Unrechtsstaat

Da ich zu den diesjährigen Mauerfallfeierlichkeiten ein wenig im ingore-Modus war, wehte die Streiterei um den Begriff „Unrechtsstaat“ nur an mir vorüber. Ich nahm es schulterzuckend zu Kenntnis, dass sich da Leute heftig aufregten ob nun „Ja“ oder „Nein“ und sagte mir, wer keine Innensicht hatte, kann das sowieso nicht beurteilen.
Ich komme trotzdem noch mal darauf zurück. Aber von der anderen Seite. Das Etikett „Unrechtsstaat“ enthält nämlich auch die Absolution für jeden, der sie will. Das Unrecht wird an den Staat delegiert. Der Staat wird in unserem Denken und Reden sehr gern entmenscht, als „das andere“ gesehen, unser Antagonist, der uns unterdrückt, nur – der Staat ist Menschenwerk. Er ist Produkt unserer Gesellschaft, Kategorie Ordnungssystem.
######
** Aufgabe 1 **
Übertrage aus dem Textauszug zum Begriff „Unrechtsstaat“ den Satz „Das Unrecht wird an den Staat delegiert.“ ins Englische.
** Aufgabe 2 **
Führe den Textauszug über den Begriff „Unrechtsstaat“ im Anschluss an seinen letzten Satz weiter.
Die Einträge stammen aus einer anderen Quelle.
######
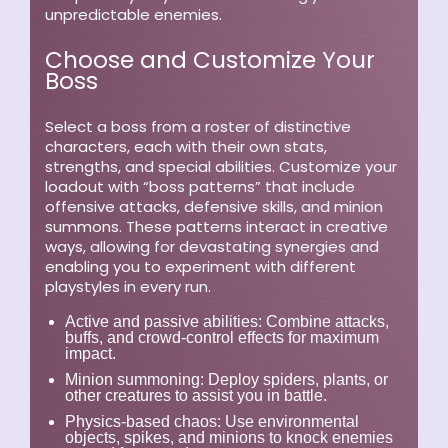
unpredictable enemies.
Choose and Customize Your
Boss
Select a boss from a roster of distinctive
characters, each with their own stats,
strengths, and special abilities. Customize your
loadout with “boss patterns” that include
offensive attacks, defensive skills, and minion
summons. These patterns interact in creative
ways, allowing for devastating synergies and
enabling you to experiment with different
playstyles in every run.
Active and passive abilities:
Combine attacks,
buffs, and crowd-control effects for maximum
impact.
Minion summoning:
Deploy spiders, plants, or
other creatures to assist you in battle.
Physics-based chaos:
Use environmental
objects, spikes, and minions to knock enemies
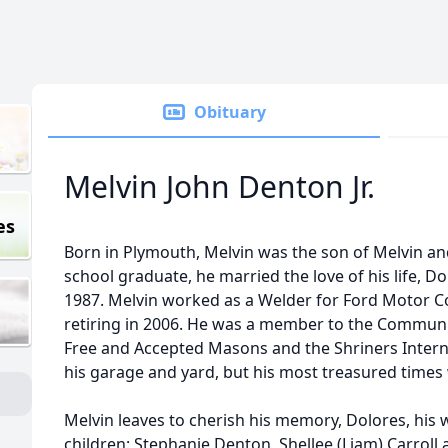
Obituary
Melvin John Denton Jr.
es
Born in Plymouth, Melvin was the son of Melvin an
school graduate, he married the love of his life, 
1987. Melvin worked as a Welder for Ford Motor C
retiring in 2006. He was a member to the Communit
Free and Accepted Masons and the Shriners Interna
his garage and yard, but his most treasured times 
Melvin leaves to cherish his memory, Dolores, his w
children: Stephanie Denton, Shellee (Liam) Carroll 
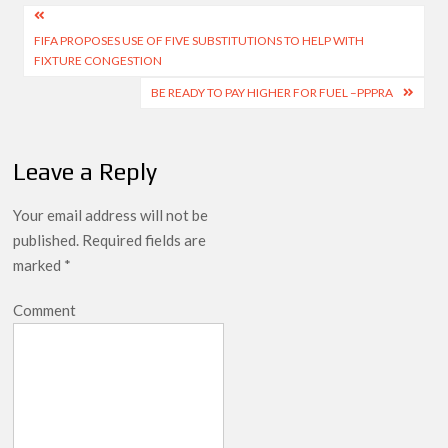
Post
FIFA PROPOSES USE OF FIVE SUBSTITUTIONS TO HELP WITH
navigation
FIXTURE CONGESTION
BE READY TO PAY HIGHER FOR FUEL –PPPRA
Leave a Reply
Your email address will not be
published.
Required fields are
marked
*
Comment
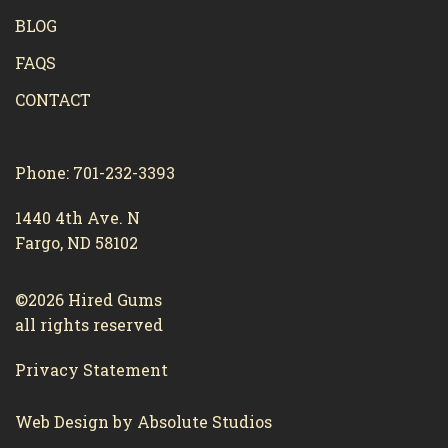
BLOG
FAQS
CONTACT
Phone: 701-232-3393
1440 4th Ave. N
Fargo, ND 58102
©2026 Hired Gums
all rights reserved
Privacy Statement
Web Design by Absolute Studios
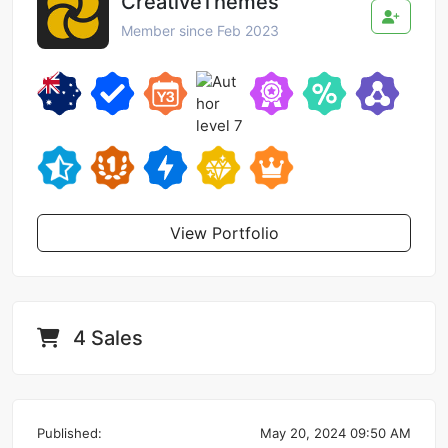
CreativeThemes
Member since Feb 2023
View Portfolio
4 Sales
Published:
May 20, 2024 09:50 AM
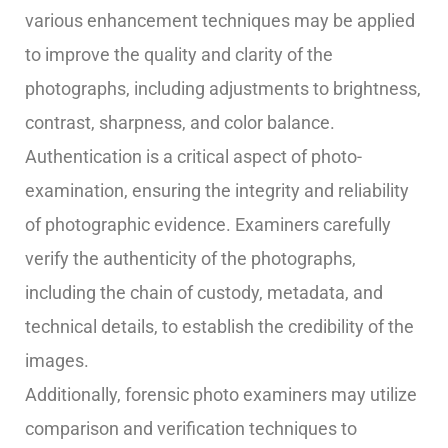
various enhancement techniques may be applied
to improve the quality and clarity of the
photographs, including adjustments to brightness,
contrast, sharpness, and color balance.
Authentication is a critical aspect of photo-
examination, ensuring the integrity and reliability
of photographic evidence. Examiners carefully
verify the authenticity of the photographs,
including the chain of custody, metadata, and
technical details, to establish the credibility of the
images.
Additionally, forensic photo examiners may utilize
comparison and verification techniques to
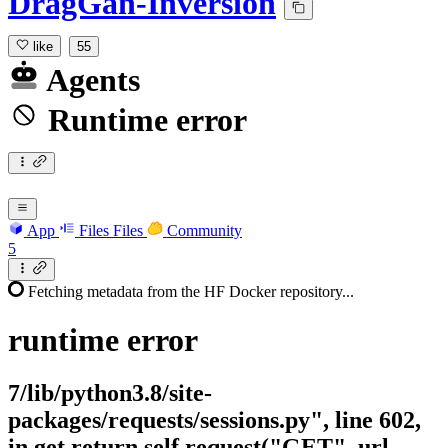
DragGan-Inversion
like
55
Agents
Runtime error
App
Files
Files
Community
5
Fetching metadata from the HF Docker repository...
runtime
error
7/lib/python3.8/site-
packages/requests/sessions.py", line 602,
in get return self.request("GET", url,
######
** Antwort 1 **
The injustice is delegated to the state.

** Antwort 2 **
Dann kommt wieder so ein Willy Winzig und behauptet: Er ja nie, immer nur die anderen, die Schweine! Und der Schritt von „Adolf Hitler war schuld“ zu „das war alles die Stasi“ ist auch nicht weit.
Das ist zu einfach. Ich fasste meine DDR-Erfahrung oft so zusammen: Ich konnte nicht verstehen wie sich Leute gegenseitig so anscheißen, maßregeln und drangsalieren konnten. (Das mit der menschlichen Wärme ist nicht so unbedingt meine Erinnerung, aber dafür habe ich vielleicht auch keinen Sensus.)
Die Oberschwester einer Entbindungsstation konnte die angemeldeten Schwangeren an den letzten drei Tagen vor Geburtstermin jeweils morgens um 7 mit dem gesamten Klinikgepäck durch die ganze Stadt antanzen lassen, auch bei 10 Grad minus und Glatteis (nur zur Erinnerung, der Besitz eines Autos war nicht selbstverständlich, Taxis waren selten).
Der Staatsbürgerkundelehrer konnte eine Schülerin, die öffentlich gesagt hatte, es gäbe Versorgungsengpässe bei Schokolade (was jeder wußte) vor dem ganzen Gymnasium zur öffentlichen schriftlichen Rücknahme ihrer Behauptung zwingen inklusive Danksagung an ihn, der sie auf den rechten Weg geleitet hätte.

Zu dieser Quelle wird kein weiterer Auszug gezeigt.